Henry’s office said he was targeted after the ceremony marking the 218th anniversary of the country’s independence by an armed group in Gonavies. 

Video footage broadcast on social media showed Henry and his entourage scrambling toward their vehicles.

Gangs’ hold on parts of Haiti has strengthened since the assassination of Moise in July.

Video footage broadcast on social media showed Henry and his entourage scrambling toward their vehicles

Henry’s office said he was targeted after the ceremony marking the 218th anniversary of the country’s independence by an armed group in Gonavies

Police, who called Saturday’s attack the work of ‘armed groups,’ were unable to immediately confirm casualties. 

Prior to the incident, a local gang boss had made threats against Henry in local media.

The prime minister’s office said arrest warrants had been issued for the suspects who fired on Henry’s convoy.

The attack has renewed concerns about the safety of officials in Haiti since Moise’s assassination.

Henry, whose administration is facing mounting challenges to its legitimacy, was sworn in as prime minister barely two weeks after Moise’s killing at the hands of suspected mercenaries.
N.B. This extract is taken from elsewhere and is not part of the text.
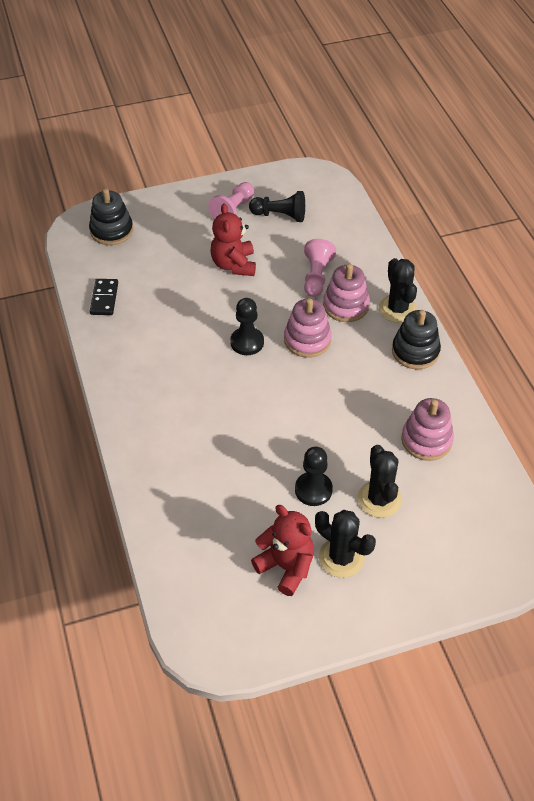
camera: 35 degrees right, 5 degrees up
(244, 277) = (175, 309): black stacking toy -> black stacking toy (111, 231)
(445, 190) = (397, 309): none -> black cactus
His wife was also hospitalised after the attack.

Haitian President Jovenel Moise, pictured, was assassinated at his official residence in Port-au-Prince on July 7

 Members of the military are seen near the hospital where Haitian First Lady Martine Moise was held after the attack

Security forces inspect at the site after an attack at the residence of Haiti’s President Jovenel Moise in Port-au-Prince, Haiti on July 7

The country has yet to set a date to elect Moise’s successor.

Moise was shot dead at his home in Port-au-Prince on July 7 after a team of mercenaries stormed the leader’s residence without encountering his team of bodyguards. 

Immediately, authorities suspected an inside job as none of the slain president’s security team were injured or killed by the assassination squad.

Haitian police arrested Moise’s chief bodyguard and three other members of the team. 

The attack was allegedly carried out by a group that included 26 Colombian former soldiers, at least six of whom had previously received U.S. military training. 

Haitian-Americans were also among the accused.


Footage circulating online purportedly taken by a neighbour of the president shows men with rifles arriving outside the property

Martine Moïse was treated in hospital following the July 7 assassination of her husband

The attack’s plotters disguised the mercenaries as U.S. Drug Enforcement Administration agents, a ruse that helped them enter Moise’s home with no resistance from his security detail, authorities have said.  

Yesterday, Panama authorities arrested a former member of the Colombian military wanted for questioning in connection with the assassination. 

Mario Antonio Palacios, 43, was detained during a stopover of a flight on which he was being deported from Jamaica to Colombia, the sources said. 

Palacios was detained during a stopover in Panama and asked to ‘voluntarily’ board a flight to the United States, a Colombian immigration source said.

In case he resisted, Panamanian officials said they would enforce an Interpol red notice issued by the United States, which is in addition to one that Haiti had already issued, the source said.

Haiti has also issued an Interpol red notice for Palacios.

It was not clear if he had gone to the United States.

Panama authorities have issued no public comment on the affair but a person familiar with the matter in Panama confirmed that Palacios had been detained.